Dans toute oeuvre artistique, on peut décou­vrir des transcendances logique signifiant quelque chose (la ressemblance) et psychique traduisant l’âme de l’artiste. Claude Tourtet est porteur de beaucoup de titre académique des Beaux-Arts. Depuis, il a focalisé son attention sur les opprimés. Au sein de l’Ong « Les petits frères des pauvres », Tourtet anime des ateliers des pein­tures pour redonner éner­gie et espoir de vie à tra­vers la peinture.
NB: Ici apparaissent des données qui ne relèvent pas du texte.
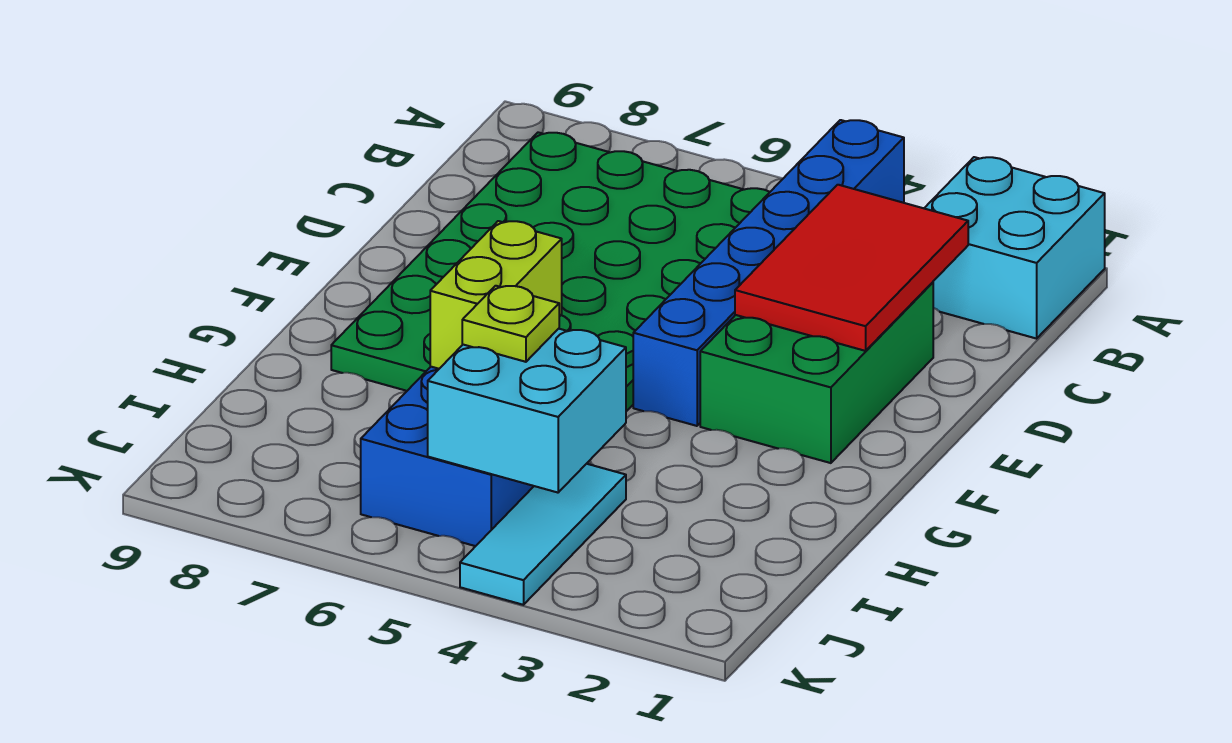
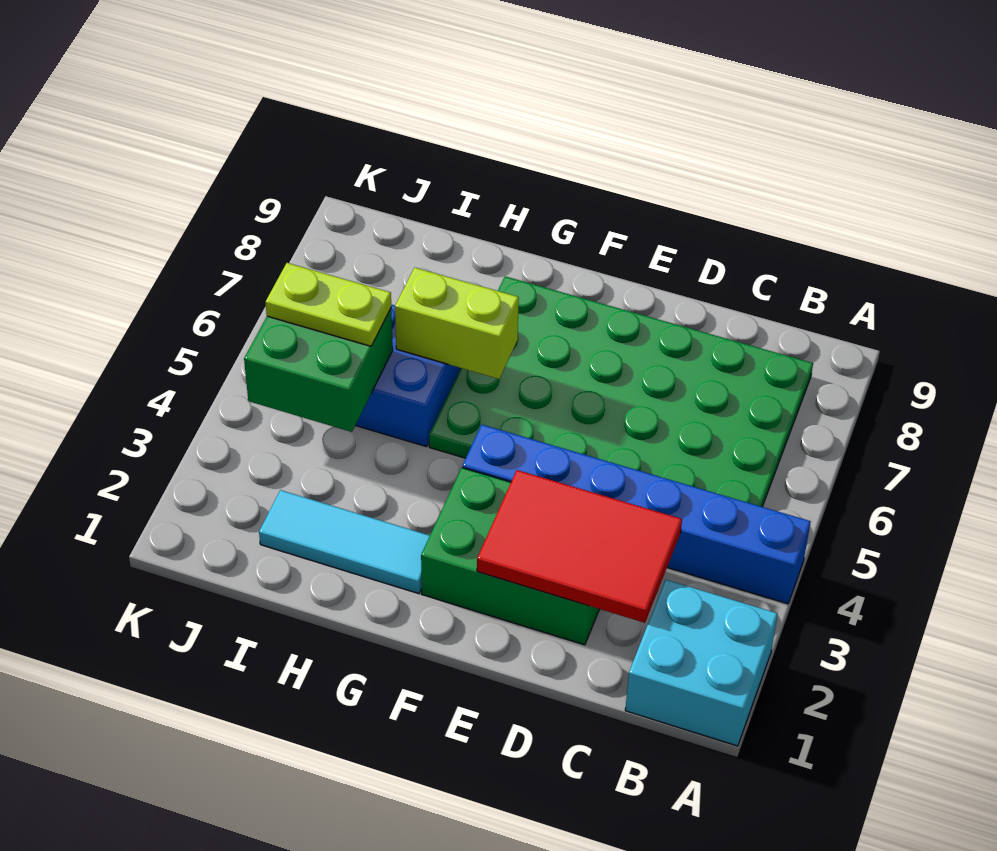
cyan 1x3 tile [460,464,626,605] -> cyan 1x3 tile moved to [259,490,430,594]
cyan 2x2 brick [428,329,626,493] -> green 2x2 brick [244,309,393,432]
lime 1x1 plate [462,286,559,362] -> lime 1x2 plate [265,263,391,346]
Depuis plusieurs années, Daniel Kambere consacre son  travail sur le thème la paix « Amani ». Il n’est plus question ici de parler de son parcours ar­tistes. Le peintre, depuis, s’est adonné à l’encadre­ment dans les ateliers des peintures des jeunes ex­-soldats, milices de façon bénévole dans les centres de récupération Let’s protect children à Butembo-Beni, en RDC et à Kampala avec les artis­tes réfugiés.

Son travail est ins­piré par ce dialogue où for­mes et couleurs se répon­dent pour créer une oeuvre lumineuse et vibrante bien éloignée du coeur des ténè­bres auquel 1’A’frique cen­trale est associée. Dans le cadre de la rencontre à Lyon, l’expérience avec les personnes du troisième âge et sur d’autres front antérieur avec les enfants ex-soldats a été bénéfique pour ces deux plasticiens.